After all, it’s not just Robinhood that offers traders the opportunity to buy fractional shares in high-priced blue-chip stocks; Schwab and Fidelity do, as well. Those brokerages are also far less reliant on any single source of revenue as Robinhood is with PFOF, instead leaning more on net interest income and other sources of cash flow. Meanwhile, those established incumbents are running tighter ships that leave fewer users miffed—with Robinhood having significantly outpaced them on customer complaints to the Federal Trade Commission, as Fortune reported last year.

“Gamification and confetti might get new traders in the door, but investors need a lot more from a firm they trust with their money,” Schwab senior vice president Barry Metzger told Fortune. “The app is just one part of it.”

Fear of meme stock/crypto bubbles

The flip side of how Robinhood’s fortunes have closely aligned with cryptocurrency market is—you guessed it—how closely aligned Robinhood’s fortunes may be with that market should things take a turn for the worse. That’s particularly concerning given some of the bubble-like characteristics surrounding Robinhood’s crypto trading business. 

Crypto transactions grew from representing only 4% of Robinhood’s revenues at the end of 2020 to 17% three months later; that growth was spurred predominantly by Dogecoin, with the Elon Musk-endorsed meme-coin accounting for 34% of Robinhood’s crypto-based trading revenues in the first quarter of this year. You would be forgiven for thinking that’s an unsustainable and tenuous driver of revenues for a would-be public company like Robinhood.
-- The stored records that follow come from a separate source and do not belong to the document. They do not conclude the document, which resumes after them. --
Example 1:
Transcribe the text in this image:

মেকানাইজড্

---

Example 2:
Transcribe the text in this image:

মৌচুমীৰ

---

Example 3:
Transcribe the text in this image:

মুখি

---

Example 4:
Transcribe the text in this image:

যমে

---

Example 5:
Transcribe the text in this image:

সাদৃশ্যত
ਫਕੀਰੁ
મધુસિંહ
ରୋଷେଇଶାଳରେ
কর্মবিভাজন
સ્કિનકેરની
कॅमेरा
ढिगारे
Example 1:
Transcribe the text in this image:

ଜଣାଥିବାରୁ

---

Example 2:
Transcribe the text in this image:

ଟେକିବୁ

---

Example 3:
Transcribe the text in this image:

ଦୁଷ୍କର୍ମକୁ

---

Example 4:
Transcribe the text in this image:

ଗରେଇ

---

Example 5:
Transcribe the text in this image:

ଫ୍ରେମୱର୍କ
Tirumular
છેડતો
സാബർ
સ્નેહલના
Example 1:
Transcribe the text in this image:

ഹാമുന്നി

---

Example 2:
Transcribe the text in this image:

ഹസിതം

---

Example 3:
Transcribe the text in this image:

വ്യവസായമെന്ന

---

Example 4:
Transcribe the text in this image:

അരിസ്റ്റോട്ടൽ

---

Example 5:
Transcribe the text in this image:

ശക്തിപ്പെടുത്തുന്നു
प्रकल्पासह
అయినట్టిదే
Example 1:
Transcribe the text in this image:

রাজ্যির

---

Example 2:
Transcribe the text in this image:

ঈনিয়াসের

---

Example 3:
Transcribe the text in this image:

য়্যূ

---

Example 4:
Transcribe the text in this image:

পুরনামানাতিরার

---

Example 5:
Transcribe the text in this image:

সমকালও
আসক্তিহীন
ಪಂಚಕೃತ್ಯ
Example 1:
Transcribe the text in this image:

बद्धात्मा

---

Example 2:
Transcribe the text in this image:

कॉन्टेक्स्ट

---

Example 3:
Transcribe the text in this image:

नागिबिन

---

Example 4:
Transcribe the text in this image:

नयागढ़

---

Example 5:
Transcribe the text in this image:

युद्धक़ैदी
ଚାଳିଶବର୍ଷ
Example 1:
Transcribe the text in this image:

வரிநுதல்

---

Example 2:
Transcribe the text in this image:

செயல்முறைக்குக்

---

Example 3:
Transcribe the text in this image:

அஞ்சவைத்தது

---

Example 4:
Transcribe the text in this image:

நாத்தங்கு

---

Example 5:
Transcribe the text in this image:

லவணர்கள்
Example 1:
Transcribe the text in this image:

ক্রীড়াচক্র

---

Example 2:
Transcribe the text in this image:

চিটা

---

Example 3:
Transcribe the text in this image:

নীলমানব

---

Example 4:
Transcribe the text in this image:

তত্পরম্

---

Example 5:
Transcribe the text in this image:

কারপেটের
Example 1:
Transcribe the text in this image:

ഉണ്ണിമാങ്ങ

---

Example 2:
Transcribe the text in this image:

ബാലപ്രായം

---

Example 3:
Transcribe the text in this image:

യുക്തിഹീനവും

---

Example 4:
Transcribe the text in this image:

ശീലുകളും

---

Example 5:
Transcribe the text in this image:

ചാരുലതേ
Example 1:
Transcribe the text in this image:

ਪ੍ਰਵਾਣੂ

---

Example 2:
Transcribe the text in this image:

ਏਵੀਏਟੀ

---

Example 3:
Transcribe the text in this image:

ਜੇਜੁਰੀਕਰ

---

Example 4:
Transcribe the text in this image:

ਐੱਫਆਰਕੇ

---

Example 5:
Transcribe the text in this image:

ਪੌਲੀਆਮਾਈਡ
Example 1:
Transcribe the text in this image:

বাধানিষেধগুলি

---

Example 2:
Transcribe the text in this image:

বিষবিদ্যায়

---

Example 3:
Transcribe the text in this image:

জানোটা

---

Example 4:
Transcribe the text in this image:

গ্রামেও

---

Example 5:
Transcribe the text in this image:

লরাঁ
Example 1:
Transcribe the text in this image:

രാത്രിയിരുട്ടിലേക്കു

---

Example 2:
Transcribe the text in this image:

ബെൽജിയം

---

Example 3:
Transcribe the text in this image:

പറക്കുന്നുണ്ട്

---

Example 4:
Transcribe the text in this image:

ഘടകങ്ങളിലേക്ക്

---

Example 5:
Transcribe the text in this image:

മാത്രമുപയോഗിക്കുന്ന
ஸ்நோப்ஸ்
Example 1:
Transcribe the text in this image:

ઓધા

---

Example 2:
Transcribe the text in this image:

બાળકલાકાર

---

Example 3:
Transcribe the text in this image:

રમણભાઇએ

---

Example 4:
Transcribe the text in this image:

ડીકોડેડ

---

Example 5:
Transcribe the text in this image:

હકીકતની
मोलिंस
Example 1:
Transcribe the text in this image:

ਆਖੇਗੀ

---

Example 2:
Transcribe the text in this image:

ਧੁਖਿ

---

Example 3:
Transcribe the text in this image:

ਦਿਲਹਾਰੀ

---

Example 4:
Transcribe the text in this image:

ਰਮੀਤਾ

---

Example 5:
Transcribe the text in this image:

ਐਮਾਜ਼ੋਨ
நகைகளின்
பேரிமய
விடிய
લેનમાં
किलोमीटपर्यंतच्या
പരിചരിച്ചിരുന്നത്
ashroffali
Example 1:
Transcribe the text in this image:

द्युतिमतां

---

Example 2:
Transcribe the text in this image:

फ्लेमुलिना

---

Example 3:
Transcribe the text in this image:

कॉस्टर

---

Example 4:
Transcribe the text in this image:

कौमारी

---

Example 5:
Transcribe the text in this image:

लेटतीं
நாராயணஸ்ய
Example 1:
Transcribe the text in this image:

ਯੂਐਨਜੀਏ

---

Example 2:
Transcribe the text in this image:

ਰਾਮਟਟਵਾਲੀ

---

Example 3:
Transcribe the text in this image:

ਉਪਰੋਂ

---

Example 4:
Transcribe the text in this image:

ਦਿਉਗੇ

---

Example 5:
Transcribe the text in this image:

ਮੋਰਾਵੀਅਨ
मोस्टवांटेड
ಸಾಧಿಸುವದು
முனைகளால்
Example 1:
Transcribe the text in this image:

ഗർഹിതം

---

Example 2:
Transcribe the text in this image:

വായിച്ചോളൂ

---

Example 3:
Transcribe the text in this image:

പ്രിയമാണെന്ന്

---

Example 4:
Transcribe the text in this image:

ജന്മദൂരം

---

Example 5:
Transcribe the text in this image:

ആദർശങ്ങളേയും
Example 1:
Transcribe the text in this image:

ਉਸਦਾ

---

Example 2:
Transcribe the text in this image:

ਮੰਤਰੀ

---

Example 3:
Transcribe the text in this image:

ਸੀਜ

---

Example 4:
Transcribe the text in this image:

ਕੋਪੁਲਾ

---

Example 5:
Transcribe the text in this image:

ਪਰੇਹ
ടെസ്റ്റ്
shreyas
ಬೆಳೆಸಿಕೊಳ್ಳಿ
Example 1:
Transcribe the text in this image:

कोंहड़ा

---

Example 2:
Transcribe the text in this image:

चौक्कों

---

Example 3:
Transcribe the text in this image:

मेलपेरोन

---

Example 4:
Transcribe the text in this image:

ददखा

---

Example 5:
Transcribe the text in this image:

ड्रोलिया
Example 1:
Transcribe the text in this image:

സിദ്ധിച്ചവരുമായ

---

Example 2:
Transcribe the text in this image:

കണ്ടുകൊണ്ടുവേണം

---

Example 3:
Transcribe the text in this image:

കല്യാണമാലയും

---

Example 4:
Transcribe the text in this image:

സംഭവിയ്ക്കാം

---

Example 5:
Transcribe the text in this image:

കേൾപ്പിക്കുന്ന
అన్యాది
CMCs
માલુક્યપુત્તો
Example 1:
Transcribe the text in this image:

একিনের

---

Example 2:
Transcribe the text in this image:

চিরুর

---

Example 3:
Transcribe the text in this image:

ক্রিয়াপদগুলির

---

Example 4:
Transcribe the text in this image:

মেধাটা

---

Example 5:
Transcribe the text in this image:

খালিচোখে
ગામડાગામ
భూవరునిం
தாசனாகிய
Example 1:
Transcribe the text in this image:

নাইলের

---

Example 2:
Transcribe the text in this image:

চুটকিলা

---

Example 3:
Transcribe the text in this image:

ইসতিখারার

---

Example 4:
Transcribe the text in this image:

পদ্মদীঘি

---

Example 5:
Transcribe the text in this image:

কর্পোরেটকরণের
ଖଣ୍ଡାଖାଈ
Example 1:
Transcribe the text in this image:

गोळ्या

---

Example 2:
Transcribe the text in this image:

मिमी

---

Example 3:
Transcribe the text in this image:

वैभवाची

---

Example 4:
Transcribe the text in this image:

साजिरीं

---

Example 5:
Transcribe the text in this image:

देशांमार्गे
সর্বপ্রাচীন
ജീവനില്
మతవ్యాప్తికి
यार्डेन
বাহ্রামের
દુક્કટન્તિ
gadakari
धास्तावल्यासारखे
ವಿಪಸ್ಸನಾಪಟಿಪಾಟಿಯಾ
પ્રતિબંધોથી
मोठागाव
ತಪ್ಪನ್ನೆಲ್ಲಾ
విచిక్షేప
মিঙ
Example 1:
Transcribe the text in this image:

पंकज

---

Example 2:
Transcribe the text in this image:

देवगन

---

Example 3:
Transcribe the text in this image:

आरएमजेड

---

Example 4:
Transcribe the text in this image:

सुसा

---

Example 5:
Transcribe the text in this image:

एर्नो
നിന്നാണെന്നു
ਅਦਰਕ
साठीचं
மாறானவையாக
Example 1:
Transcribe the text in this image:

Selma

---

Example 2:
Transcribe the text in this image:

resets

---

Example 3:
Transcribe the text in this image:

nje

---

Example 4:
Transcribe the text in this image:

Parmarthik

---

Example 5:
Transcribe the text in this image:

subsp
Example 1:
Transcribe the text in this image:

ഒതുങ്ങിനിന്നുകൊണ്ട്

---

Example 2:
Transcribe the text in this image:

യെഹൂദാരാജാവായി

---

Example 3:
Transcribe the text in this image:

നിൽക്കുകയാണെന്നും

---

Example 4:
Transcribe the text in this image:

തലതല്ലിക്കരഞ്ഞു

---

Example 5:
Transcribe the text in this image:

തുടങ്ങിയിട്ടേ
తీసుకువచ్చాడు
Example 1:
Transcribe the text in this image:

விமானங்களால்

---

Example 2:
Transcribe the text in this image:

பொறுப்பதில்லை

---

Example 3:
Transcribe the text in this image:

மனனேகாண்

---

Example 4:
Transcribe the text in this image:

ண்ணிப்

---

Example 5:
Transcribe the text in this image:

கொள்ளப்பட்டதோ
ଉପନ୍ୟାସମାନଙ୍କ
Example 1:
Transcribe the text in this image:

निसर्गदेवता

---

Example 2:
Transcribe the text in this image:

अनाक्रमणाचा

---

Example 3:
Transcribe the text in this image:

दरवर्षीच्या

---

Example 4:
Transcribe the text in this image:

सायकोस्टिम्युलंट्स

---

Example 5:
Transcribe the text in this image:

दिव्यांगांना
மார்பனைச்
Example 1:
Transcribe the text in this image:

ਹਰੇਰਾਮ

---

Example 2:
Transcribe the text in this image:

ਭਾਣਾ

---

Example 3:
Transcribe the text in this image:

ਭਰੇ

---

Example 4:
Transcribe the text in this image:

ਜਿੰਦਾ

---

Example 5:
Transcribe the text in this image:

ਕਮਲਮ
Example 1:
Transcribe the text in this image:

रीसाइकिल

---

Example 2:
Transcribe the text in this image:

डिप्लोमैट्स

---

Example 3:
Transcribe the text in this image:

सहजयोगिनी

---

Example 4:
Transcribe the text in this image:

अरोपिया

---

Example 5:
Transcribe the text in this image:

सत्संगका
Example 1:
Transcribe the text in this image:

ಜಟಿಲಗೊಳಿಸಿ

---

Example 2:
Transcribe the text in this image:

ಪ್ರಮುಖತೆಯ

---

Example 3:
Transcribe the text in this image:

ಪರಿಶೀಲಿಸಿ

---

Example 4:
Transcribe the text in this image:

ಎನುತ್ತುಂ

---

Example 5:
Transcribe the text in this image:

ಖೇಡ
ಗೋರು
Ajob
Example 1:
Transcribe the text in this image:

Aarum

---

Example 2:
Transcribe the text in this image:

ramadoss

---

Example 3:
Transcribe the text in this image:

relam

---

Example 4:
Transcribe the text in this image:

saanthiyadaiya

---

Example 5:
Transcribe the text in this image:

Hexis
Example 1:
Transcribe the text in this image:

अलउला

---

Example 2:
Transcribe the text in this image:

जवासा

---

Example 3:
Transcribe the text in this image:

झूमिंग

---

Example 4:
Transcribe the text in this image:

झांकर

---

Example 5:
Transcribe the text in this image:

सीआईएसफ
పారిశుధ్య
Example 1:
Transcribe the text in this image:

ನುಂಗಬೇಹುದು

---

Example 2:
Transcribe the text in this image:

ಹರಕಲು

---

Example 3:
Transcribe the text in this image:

What’s more, the bursting of the meme stock bubble at large—and a corresponding decline in the number of retail traders actively accessing Robinhood’s platform—is another risk to keep an eye on. Just as the coronavirus pandemic spurred novice retail investors, armed with stimulus checks, to flock to Robinhood to invest their funds, so too could our emergence from the pandemic and a return to normalcy have the opposite effect.

“It is uncertain whether these trends and behavioral shifts will continue as reopening measures continue,” the company said in its prospectus. “We may not be able to maintain the customer base we gained, or the rate of growth in our customer base that we experienced, throughout the COVID-19 pandemic.”